California Commission on Access to Justice, The Cost Effectiveness of Legal Aid and Societal Benefits of the Services Provided (2001)

Poverty creates a loss of opportunity, and perhaps nowhere does that pose more risk than where that loss of opportunity intersects with the legal system.  The wrong legal strategy, or none at all, can cause a family to be evicted from their home despite the fact that the eviction was illegal, can cause a woman to go without the protection of a restraining order, putting herself and her children in greater jeopardy, or deny a caretaker relative and a child much needed benefits because they lack the ability to petition for a guardianship.  Often those who most need legal assistance are the least able to afford it.

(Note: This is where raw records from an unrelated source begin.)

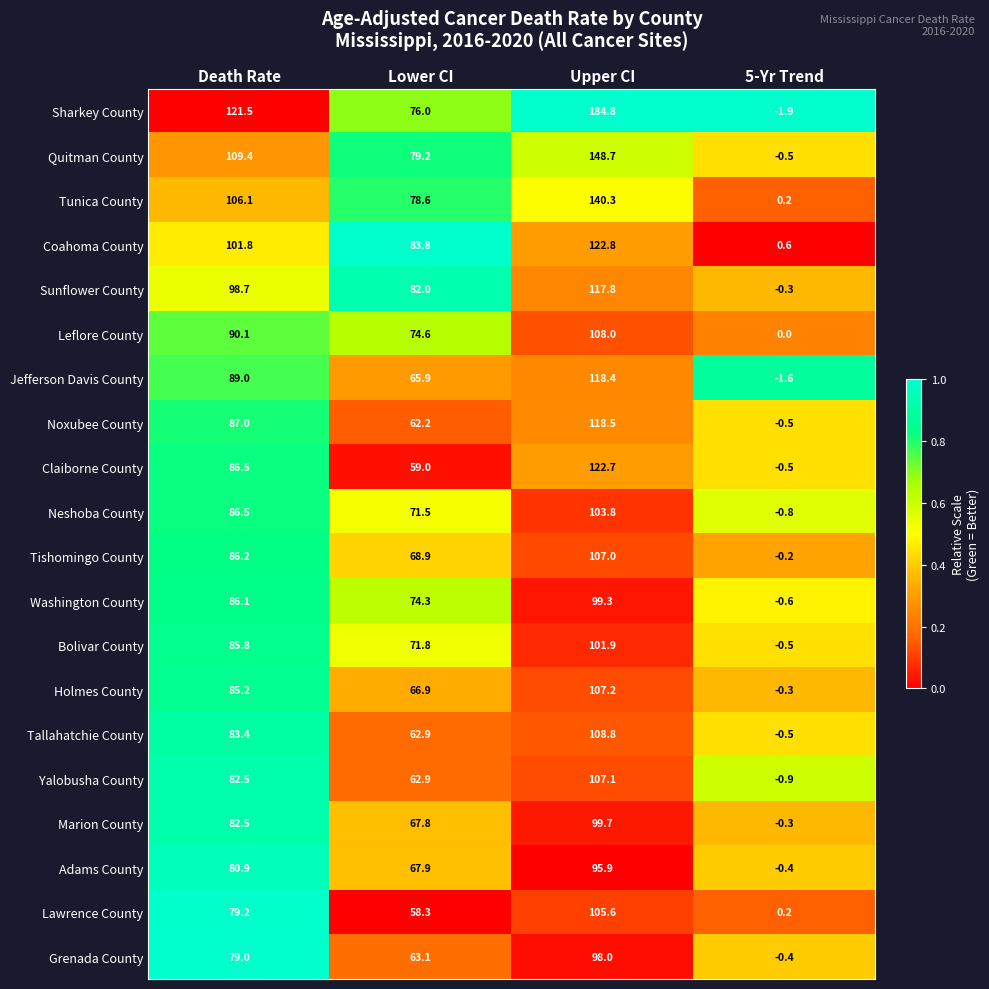

What is the minimum value for Neshoba County?

-0.8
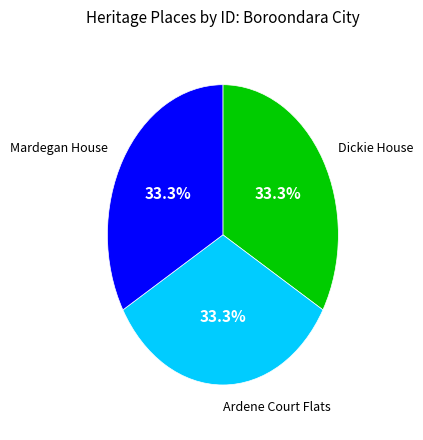

Does Dickie House account for over 50% of the chart?

No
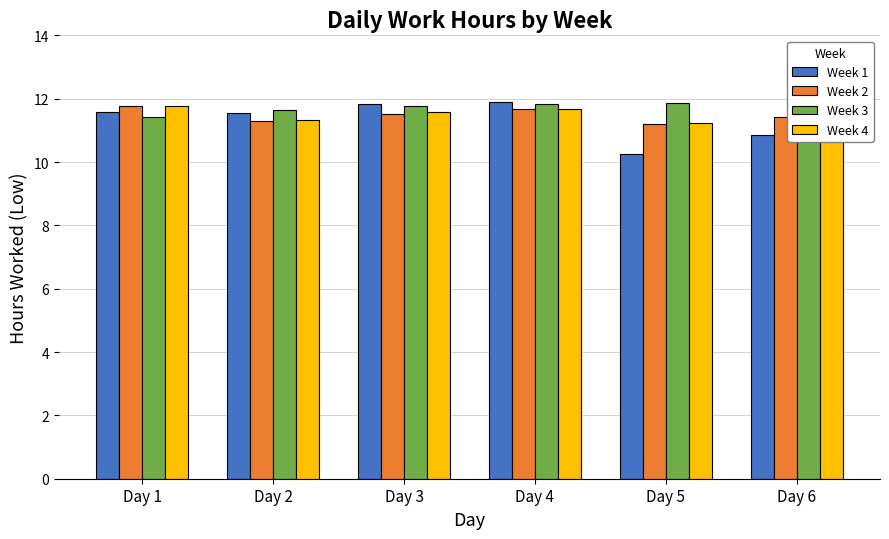

Is it true that Week 2 equals 11.2 at Day 5?

True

This is where Nonprofits come in.  Nonprofit legal aid programs across California provide cost-effective legal help to low-income Californians facing critical legal issues that affect their families, their health and safety, their shelter and opportunities for education, and their future.  The work of legal services programs greatly benefits the state, and society in general, sometimes in ways that are obvious, such as reducing homelessness, but often in ways that are more subtle and unexpected.

This report focuses on work being done by local legal aid programs, and the beneficial impact of those services on the state.  In addition to representation of the indigent, legal aid programs educate the public about the law, advise individuals about the law and about their options including alternatives to litigation; help negotiate settlements; assist community groups with legal help to achieve community economic development; and provide input to courts and government agencies on improvements to the system.  Legal aid programs also leverage public and private contributions through the recruitment of volunteer attorneys, paralegals, and other professionals.